Heinrich von Treitschke ended up succeeding Ranke in Berlin, a highly respected figure, to be sure, but not as charismatic, as individualistic, as memorable as Burckhardt. Somewhat the way Nietzsche did in philosophy, Burckhardt drew outside the lines in history. He did things his own way, to the extent that many people describe him as an art historian, or an historian of culture, or something else rather than just an historian. I think it's best to describe him simply as Jacob Burckhardt. To the best of my knowledge, there have not been others like him. Very much of his prose, perhaps most of it, combines political, art-historical, philosophical and other considerations, in a way which no-one else I know of has done. His best known book is probably Die Cultur der Renaissance in Italien, but he also wrote Der Cicerone, a book intended to be used as a field guide to painting, sculpture and architecture in Italy, from the Greek temple of Paestum, built around 600 BC, up to 18th-century works; Die Zeit Constantins des Grossen (The Time of Constantine the Great); Weltgeschichtliche Betrachtungen (World-Historical Considerations); and other works which don't fit into similar categories any more than the ones I've named.
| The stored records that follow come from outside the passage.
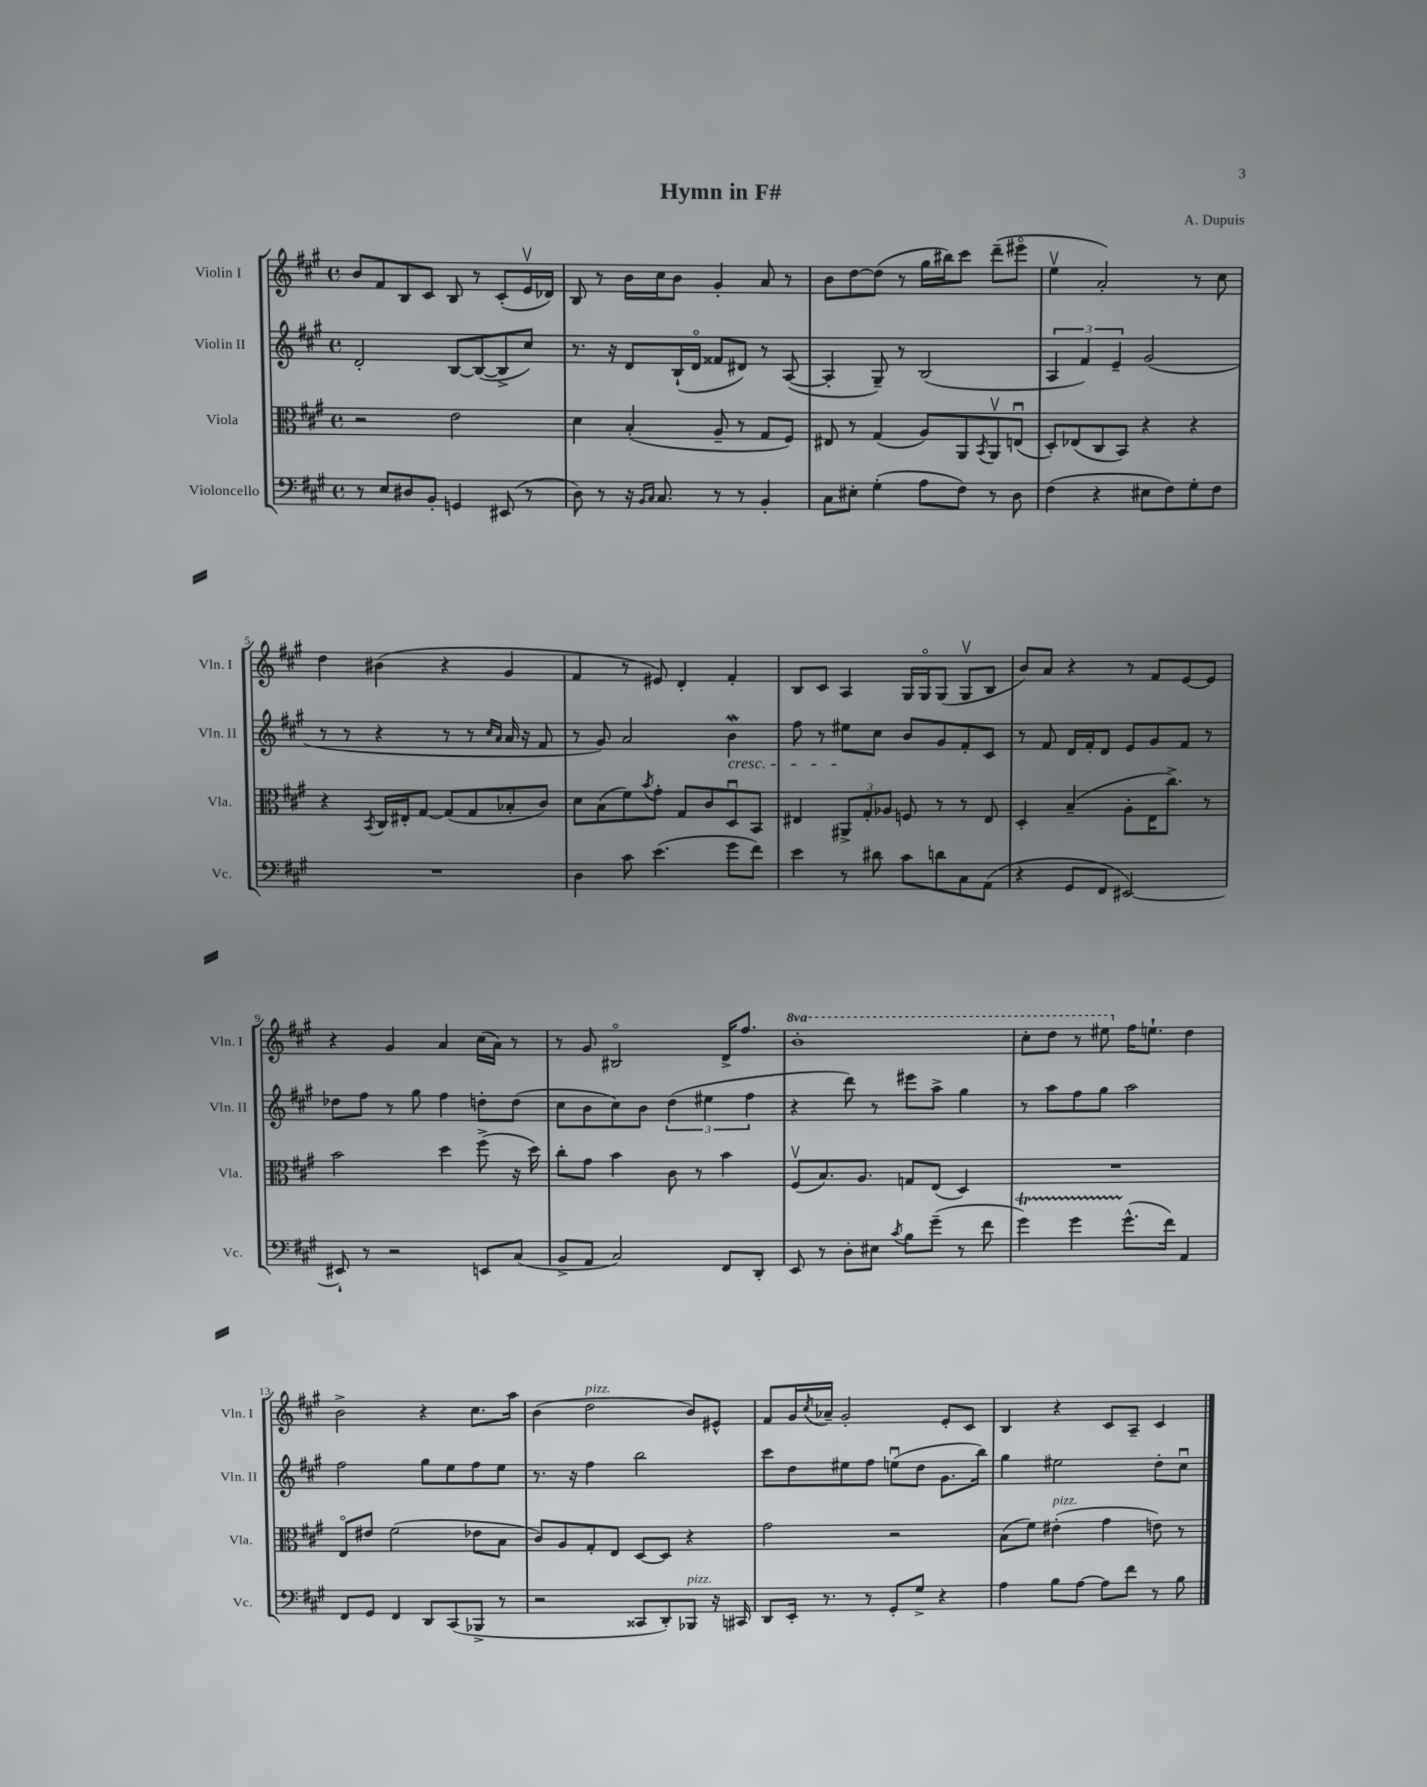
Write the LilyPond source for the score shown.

\header { title = "Hymn in F#" composer = "A. Dupuis" }
<<
\new StaffGroup <<
\new Staff = "s0" \with { instrumentName = "Violin I" shortInstrumentName = "Vln. I" } {
    \clef treble \key a \major \defaultTimeSignature \time 4/4 \set Staff.ottavationMarkups = #ottavation-simple-ordinals
    b'8 fis'8 b8 cis'8 b8 r8 cis'8-.( e'16\upbow des'16) |
    b8 r8 b'16 cis''16 b'8 gis'4-. a'8 r8 |
    b'8 d''8~ d''8( r8 gis''16 bis''16) cis'''8 d'''8--( eis'''8\flageolet |
    e''4\upbow a'2-.) r8 cis''8 |
    d''4 bis'4( r4 gis'4 |
    fis'4 r8 eis'8) d'4-. fis'4-. |
    b8 cis'8 a4 gis16 gis16\flageolet gis8( gis8\upbow b8 |
    b'8) a'8 r4 r8 fis'8 e'8~ e'8 |
    r4 gis'4 a'4 cis''16( a'16) r8 |
    r8 gis'8 bis2\flageolet d'16-> fis''8. |
    \ottava #1 b''1-. |
    cis'''8-. d'''8 r8 eis'''8 \ottava #0 fis''16 e''!8.-! d''4 |
    b'2-> r4 cis''8. a''16 |
    b'4( d''2^\markup { \italic "pizz." } b'8) eis'8-^ |
    fis'8 gis'16 \acciaccatura { cis''8 } aes'16-- gis'2-. e'8-. cis'8 |
    b4 r4 cis'8 a8-- cis'4 \bar "|." |
}
\new Staff = "s1" \with { instrumentName = "Violin II" shortInstrumentName = "Vln. II" } {
    \clef treble \key a \major \defaultTimeSignature \time 4/4
    d'2-. b8~ b8~( b8-> cis''8) |
    r8. r16 d'8 b16-!( d'16\flageolet fisis'8 dis'8) r8 a8~( |
    a4-. gis8--) r8 b2( |
    \tuplet 3/2 { a4 fis'4) e'4-- } gis'2( |
    r8 r8 r4 r8 r8 \grace { cis''16 a'16 } a'16 r16 fis'8 |
    r8 gis'8) a'2 b'4\mordent\cresc |
    fis''8 r8 eis''8\! cis''8 b'8 gis'8 fis'8-. cis'8 |
    r8 fis'8 d'16 fis'16-. d'8 e'8 gis'8 fis'8 r8 |
    des''8 fis''8 r8 gis''8 fis''4 d''8-. d''8( |
    cis''8 b'8 cis''8) b'8 \tuplet 3/2 { d''4( eis''4 fis''4 } |
    r4 d'''8) r8 eis'''8 a''8-> gis''4 |
    r8 a''8 fis''8 gis''8 a''2 |
    fis''2 gis''8 e''8 fis''8 e''8 |
    r8. r16 fis''4 b''2 |
    cis'''8 d''8 eis''8 fis''8 e''8\downbow( d''8 gis'8. b''16) |
    gis''4 eis''2 d''8-. cis''8\downbow \bar "|." |
}
\new Staff = "s2" \with { instrumentName = "Viola" shortInstrumentName = "Vla." } {
    \clef alto \key a \major \defaultTimeSignature \time 4/4
    r2 e'2 |
    d'4 b4-.( a8-- r8 gis8 fis8) |
    eis8 r8 gis4( a8) a,8 \acciaccatura { b,8 } a,8\upbow e8\downbow( |
    d8-.) ees8( cis8 b,8) r4 r4 |
    r4 \acciaccatura { b,8 } cis16 eis16-. gis8~ gis8( gis8 bes8-. cis'8) |
    d'8 b8( fis'8) \acciaccatura { b'8 } gis'8-. gis8 cis'8 d8\downbow b,8 |
    eis4 \tuplet 3/2 { ais,8-> gis8-. aes8 } f8 r8 r8 eis8 |
    d4-. b4--( a8-. e16 cis''8.->) r8 |
    b'2 d''4 fis''8->( r16 d''16) |
    cis''8-. gis'8 b'4 cis'8 r8 b'4 |
    fis8\upbow( b8.) a8. g8 e8( d4) |
    R1 |
    e8\flageolet eis'8 fis'2( ees'8 b8 |
    cis'8) a8 gis8-. e8 d8~ d8 r4 |
    gis'2 r2 |
    b8( fis'8) eis'4-.^\markup { \italic "pizz." }( gis'4 e'8) r8 \bar "|." |
}
\new Staff = "s3" \with { instrumentName = "Violoncello" shortInstrumentName = "Vc." } {
    \clef bass \key a \major \defaultTimeSignature \time 4/4
    r8 e8 dis8 b,8-. g,4 eis,8( r8 |
    d8) r8 r16 \grace { b,16 cis16 } cis8. r8 r8 b,4-. |
    cis8 eis8-. gis4-.( a8 fis8) r8 d8 |
    fis4( r4 eis8 fis8) gis8-. fis8 |
    R1 |
    d4 cis'8 e'4.( gis'8 fis'8) |
    e'4 r8 dis'8 cis'8 d'8 cis8 a,8( |
    r4 gis,8 fis,8 eis,2~) |
    eis,8-! r8 r2 e,8 cis8( |
    b,8-> a,8 cis2) fis,8 d,8-. |
    e,8 r8 d8-. eis8 \acciaccatura { cis'8 } b8 gis'8--( r8 fis'8 |
    gis'4\startTrillSpan) gis'4 gis'8.-^\stopTrillSpan( fis'16) a,4 |
    fis,8 gis,8 fis,4 d,8 cis,8( bes,,8-> r8 |
    r2 cisis,8 d,8-.) bes,,8^\markup { \italic "pizz." } r16 cis,16 |
    d,8 e,16-. r8. r8 gis,8-. gis8-> r4 |
    a4 b8 a8~ a8 fis'8 r8 b8 \bar "|." |
}
>>
>>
Burckhardt's reputation may have faded a bit since his time. One of the reasons I say this is that I had a very, very hard time finding a copy of Weltgeschichtliche Betrachtungen, and the copy I found was published in Bern in 1941. And I can't find any record that it was ever translated into English. World-Historical Considerations, that's my own translation. This is a collection of lectures making up a course which Burckhardt gave at Basel just twice. He didn't repeat himself very much, to put it mildly. Those lectures blew students' minds, and they carried his reputation with them out into the world. He very much believed in the view of history being shaped by geniuses, by "world-historical figures," a phrase made popular by Hegel (and then, after Burckhardt's time, by Edward Albee), although Burckhardt is at pains in these lectures to point out how his views differ from those of Hegel. The view that history is shaped by great individuals, by geniuses, is rather unpopular at the moment among academics. But it makes sense to me. And for that reason, it makes sense to me to assume that Burckhardt's reputation will rise again at some point.